# Problem
Among the entries that follow, how many lines contain the string "begin"? Write the number alone.

# Machine-readable electronics designs
========================

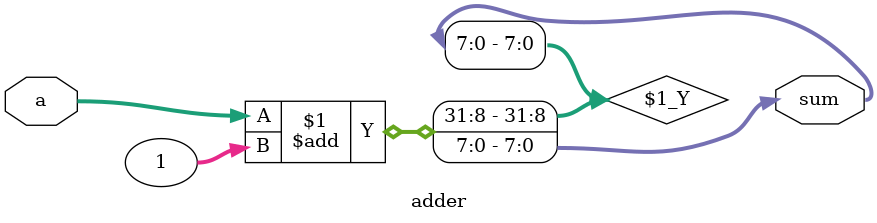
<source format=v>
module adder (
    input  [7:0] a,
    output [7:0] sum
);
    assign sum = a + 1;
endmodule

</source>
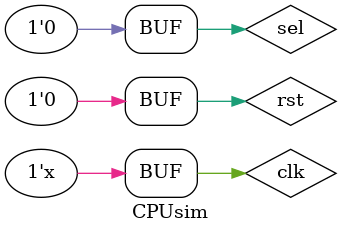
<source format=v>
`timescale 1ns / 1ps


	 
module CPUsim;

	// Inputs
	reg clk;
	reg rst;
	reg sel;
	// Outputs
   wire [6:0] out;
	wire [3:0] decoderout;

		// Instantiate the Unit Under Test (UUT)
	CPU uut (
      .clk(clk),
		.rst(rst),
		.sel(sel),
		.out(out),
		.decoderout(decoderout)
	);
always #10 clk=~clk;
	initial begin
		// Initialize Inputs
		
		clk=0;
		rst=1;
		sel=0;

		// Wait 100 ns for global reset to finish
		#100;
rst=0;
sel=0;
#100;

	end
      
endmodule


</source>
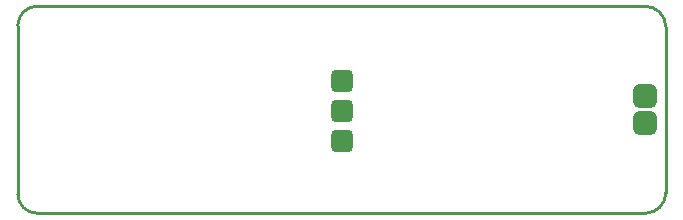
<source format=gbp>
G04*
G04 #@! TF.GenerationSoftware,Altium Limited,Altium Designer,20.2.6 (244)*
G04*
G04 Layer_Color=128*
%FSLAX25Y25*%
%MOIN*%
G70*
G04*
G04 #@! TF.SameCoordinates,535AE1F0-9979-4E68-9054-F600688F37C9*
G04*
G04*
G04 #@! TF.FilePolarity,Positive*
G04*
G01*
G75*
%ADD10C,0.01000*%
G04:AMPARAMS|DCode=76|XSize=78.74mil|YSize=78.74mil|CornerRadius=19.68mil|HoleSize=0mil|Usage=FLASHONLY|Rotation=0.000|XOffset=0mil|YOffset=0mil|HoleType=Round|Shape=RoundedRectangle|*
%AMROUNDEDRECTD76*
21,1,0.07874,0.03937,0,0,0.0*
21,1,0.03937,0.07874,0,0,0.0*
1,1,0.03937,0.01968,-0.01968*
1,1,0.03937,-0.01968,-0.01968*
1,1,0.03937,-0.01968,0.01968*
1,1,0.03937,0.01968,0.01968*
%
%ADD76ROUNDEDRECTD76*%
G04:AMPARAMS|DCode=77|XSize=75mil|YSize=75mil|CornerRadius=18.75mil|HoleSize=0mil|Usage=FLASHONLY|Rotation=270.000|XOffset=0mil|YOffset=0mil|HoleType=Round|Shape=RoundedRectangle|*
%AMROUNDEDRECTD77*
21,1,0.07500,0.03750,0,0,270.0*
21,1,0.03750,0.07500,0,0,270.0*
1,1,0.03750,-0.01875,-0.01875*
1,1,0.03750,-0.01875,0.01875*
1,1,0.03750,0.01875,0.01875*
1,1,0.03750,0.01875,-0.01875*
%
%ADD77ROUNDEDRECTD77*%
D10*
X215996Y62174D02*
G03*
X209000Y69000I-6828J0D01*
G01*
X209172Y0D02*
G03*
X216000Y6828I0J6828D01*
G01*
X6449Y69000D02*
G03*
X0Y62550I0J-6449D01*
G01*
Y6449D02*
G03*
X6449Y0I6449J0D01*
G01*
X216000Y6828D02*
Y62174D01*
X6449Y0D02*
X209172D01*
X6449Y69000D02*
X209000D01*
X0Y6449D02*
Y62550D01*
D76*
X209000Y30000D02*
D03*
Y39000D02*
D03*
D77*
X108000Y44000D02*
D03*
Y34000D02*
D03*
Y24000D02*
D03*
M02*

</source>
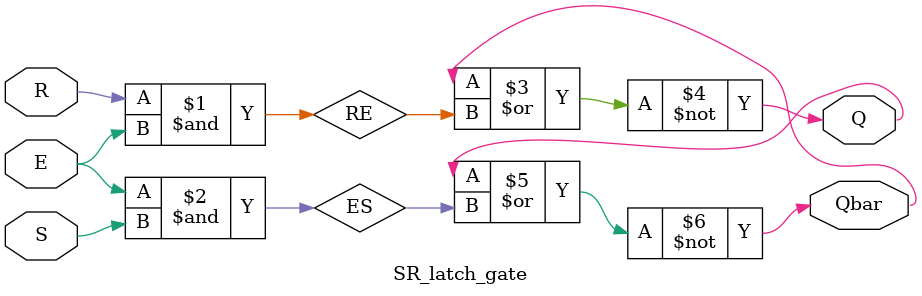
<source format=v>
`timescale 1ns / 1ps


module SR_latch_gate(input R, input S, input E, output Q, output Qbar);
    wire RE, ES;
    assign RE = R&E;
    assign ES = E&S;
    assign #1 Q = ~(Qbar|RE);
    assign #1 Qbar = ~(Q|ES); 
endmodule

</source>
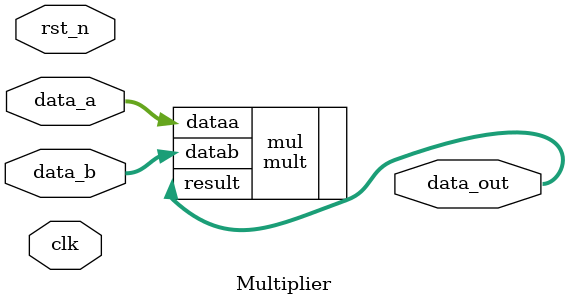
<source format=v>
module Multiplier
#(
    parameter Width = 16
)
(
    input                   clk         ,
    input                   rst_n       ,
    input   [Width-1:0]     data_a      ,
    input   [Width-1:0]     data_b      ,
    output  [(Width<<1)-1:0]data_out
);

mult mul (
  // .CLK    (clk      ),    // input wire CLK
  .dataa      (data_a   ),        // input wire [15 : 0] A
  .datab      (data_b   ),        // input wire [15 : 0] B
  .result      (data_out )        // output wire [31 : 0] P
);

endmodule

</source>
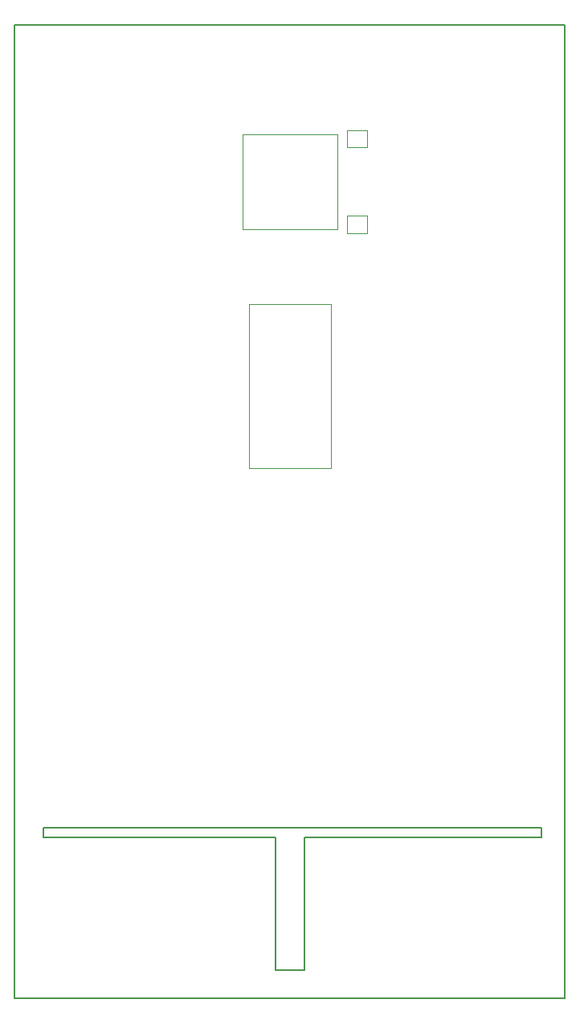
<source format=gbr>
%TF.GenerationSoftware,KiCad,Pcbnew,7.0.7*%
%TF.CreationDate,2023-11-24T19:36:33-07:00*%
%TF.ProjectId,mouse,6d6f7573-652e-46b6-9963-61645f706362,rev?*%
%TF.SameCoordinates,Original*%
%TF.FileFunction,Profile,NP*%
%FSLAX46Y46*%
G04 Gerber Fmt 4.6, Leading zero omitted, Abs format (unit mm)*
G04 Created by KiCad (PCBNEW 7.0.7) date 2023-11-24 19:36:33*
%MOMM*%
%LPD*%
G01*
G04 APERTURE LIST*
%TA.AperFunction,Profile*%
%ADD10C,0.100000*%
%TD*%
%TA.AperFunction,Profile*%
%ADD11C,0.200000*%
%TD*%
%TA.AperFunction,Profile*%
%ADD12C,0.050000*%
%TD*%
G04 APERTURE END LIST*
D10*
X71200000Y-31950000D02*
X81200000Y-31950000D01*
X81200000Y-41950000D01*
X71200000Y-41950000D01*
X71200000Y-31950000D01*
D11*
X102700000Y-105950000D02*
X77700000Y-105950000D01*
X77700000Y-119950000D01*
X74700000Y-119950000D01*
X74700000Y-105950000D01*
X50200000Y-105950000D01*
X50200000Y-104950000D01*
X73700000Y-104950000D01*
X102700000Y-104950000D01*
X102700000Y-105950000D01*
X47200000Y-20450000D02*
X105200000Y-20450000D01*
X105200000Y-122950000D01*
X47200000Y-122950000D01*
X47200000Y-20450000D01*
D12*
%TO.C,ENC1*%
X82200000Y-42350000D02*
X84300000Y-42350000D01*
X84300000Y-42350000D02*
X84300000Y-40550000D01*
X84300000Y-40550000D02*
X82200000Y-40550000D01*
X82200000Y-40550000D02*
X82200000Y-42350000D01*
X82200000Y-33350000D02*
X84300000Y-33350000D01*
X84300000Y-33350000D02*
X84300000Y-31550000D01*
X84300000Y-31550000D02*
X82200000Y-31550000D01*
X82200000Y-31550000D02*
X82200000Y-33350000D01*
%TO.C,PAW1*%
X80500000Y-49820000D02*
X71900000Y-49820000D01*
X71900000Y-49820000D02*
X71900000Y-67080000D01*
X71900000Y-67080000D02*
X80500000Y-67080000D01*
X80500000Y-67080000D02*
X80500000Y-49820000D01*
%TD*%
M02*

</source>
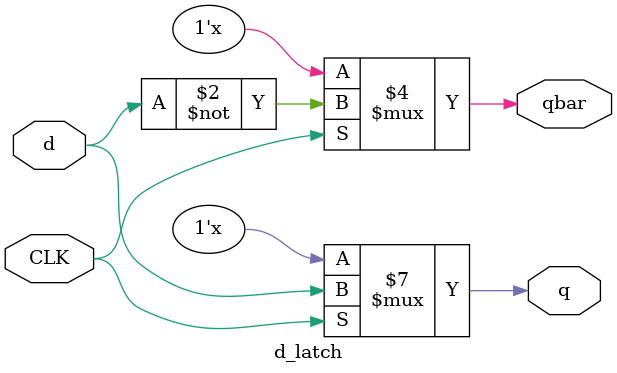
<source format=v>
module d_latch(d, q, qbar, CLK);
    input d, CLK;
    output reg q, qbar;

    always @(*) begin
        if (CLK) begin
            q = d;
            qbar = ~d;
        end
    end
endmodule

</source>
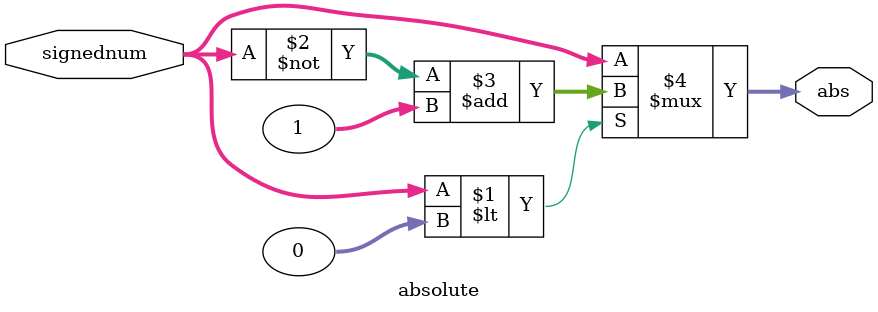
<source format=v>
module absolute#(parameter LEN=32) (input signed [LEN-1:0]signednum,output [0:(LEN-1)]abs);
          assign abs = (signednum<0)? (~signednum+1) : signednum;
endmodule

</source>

========================

# Output for this task
3